Chartley-Holme
CHARTLEY-HOLME, an extra-parochial liberty, locally in the parish of Stowe, S. division of the hundred of Pirehill, union, and N. division of the county, of Stafford, 7½ miles (N. E. by E.) from Stafford; containing 71 inhabitants. In this liberty are about 2000 acres of the Chartley estate, of which nearly 1000 are in Chartley Park, a mile and a half north from Stowe. The park is in a state of nature, inclosed within an ancient oak paling, and studded with a few aged trees and several small plantations; it is celebrated for its breed of wild cattle, the superiority of its venison, and the abundance of its black game. On the summit of an artificial hill, stand the remains of Chartley Castle, built in 1220 by Ranulph Blundeville, Earl of Chester, whose sister (he dying without issue) carried his extensive estates in marriage to William de Ferrers, Earl of Derby. The castle seems to have soon fallen into decay, and its remains now consist chiefly of the fragments of two massive round towers, partly covered with ivy, and rising amid the foliage of numerous full-grown yewtrees that have weathered the storms of many centuries.

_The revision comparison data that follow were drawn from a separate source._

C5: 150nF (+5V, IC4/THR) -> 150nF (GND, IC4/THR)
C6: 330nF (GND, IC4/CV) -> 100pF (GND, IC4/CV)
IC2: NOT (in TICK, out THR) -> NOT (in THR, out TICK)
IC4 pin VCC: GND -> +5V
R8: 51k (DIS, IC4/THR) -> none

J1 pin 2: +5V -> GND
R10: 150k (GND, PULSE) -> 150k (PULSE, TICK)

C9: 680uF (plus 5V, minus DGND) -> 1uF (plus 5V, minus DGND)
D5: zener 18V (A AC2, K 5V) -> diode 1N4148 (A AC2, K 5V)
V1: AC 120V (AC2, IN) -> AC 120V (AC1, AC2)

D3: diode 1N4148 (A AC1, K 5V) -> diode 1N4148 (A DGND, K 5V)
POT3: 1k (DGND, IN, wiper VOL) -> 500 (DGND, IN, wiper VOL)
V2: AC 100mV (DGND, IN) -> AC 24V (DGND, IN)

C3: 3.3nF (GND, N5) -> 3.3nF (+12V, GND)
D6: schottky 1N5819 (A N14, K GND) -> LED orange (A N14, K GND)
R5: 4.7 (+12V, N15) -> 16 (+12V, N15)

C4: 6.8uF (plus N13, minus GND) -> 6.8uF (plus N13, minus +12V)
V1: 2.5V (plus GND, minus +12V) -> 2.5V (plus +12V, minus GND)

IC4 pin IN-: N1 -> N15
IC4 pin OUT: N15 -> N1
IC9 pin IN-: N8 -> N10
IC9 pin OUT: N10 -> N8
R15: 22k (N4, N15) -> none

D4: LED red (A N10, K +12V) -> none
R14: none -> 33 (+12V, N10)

The noble owners afterwards built, a little below the old castle, a more convenient mansion in the half-timbered style, curiously carved, and embattled at the top; but it was destroyed by fire in 1781, and little now remains to mark its site but the moat by which it was surrounded. Since then, another but a smaller house was raised near the same spot, which was, till lately, the occasional residence of the Earl Ferrers. Chartley Moss, comprising about 100 acres, is prolific in cranberries.
Transcribed from A Topographical Dictionary of England, by Samuel Lewis, seventh edition, published 1858.